Accueillir un enfant au nom de JésusJésus nous indique qu’il y a d’autres catégories d’exclus, de mis à l’écart. Il prend l’exemple de l’enfant à accueillir en son nom, car il est sans défense. Il peut être la victime de bien des maux d’adultes. Jésus nous invite à ouvrir les yeux sur d’autres situations de personnes blessées, en regardant vers les autres, en étant attentifs aux diverses fragilités vécues, en repérant l’action de Dieu dans la vie de nos contemporains, les gestes et les paroles de fraternité vécus réellement, ici et maintenant, et à le partager. Face au risque de repli sur nous-mêmes, le Christ nous lance un défi : écouter avec bienveillance l’expression des fragilités et faire une place réelle aux plus fragiles dans notre vie paroissiale. Un autre challenge nous est lancé cette année dans notre manière de vivre et d’agir avec les autres : trouver des chemins concrets et simples pour exprimer la Bonne Nouvelle : « tu as du prix aux yeux de Dieu et de l’Eglise, et Dieu t’aime plus que tu ne le penses. » C’est possible si, déjà entre nous, nous prenons le temps d’écouter et de partager la Parole de Dieu, c’est alors que nous découvrons qu’elle est vraiment une bonne nouvelle pour tous.
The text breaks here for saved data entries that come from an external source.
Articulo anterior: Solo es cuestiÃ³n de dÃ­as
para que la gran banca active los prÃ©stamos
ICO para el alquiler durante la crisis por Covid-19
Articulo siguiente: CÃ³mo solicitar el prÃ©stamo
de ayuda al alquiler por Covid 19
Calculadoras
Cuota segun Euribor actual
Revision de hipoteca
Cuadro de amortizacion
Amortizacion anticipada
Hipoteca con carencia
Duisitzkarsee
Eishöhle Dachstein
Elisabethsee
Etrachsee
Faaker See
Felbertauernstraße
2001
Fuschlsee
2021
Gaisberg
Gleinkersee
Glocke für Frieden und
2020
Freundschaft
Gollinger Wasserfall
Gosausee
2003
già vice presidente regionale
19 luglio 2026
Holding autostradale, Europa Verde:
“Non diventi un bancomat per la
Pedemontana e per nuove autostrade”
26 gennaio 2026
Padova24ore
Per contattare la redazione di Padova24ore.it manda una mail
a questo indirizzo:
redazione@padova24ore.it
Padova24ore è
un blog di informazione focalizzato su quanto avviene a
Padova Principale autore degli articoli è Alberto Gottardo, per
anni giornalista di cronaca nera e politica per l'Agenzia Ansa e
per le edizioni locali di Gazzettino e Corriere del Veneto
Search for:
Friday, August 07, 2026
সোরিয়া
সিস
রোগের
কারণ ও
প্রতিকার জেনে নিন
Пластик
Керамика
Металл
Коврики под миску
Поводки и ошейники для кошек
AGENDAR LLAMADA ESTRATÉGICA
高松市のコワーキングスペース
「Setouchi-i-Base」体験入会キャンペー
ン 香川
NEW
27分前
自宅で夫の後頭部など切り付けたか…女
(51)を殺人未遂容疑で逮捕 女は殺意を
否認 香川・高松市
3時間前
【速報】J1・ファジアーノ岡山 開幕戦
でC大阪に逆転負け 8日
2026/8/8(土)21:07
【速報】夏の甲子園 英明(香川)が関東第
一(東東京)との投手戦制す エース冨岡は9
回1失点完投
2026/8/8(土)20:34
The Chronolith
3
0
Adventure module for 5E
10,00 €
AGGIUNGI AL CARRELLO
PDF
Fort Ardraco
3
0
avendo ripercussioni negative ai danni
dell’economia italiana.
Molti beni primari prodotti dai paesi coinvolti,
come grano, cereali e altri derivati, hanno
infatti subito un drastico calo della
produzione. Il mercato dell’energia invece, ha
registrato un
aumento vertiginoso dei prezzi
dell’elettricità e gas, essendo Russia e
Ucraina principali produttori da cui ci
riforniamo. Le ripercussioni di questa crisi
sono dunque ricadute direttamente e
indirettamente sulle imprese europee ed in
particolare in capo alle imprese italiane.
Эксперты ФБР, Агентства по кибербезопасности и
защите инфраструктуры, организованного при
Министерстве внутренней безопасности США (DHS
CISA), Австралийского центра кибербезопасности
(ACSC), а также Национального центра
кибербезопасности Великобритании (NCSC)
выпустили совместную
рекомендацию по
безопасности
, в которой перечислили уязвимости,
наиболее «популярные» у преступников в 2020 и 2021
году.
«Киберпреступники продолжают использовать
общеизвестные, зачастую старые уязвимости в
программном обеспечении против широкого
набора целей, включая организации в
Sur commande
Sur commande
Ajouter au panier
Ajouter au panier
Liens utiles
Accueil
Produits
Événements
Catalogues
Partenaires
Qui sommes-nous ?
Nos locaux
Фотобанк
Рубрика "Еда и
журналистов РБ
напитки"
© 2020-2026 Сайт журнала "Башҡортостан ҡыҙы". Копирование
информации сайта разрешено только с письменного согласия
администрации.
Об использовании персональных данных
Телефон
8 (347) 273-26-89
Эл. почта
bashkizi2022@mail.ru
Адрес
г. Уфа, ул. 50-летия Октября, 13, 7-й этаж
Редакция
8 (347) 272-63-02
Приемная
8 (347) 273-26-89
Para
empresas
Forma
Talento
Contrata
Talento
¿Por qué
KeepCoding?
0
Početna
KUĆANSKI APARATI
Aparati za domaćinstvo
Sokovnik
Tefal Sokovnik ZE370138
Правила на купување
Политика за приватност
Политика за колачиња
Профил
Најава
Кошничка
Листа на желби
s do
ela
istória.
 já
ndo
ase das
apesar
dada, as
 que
Autant les disciples ne comprenaient pas paroles de Jésus et ils avaient  peur de l’interroger, autant, j’espère que vous saurez le faire en découvrant que ce que je viens de présenter est le fruit du travail de la session de rentrée de l’EAP qui a retravaillé le projet pastoral de la paroisse en se demandant comment notre communauté, chaque groupe, service ou mouvement peut être une « oasis de miséricorde » selon une expression du pape dans sa lettre pour l’année de la Miséricorde (n°12). J’ignore de quoi vous discuterez tout en marchant en rentrant, mais que ce soit des paroles de bénédiction d’artisans de paix et de réconciliation.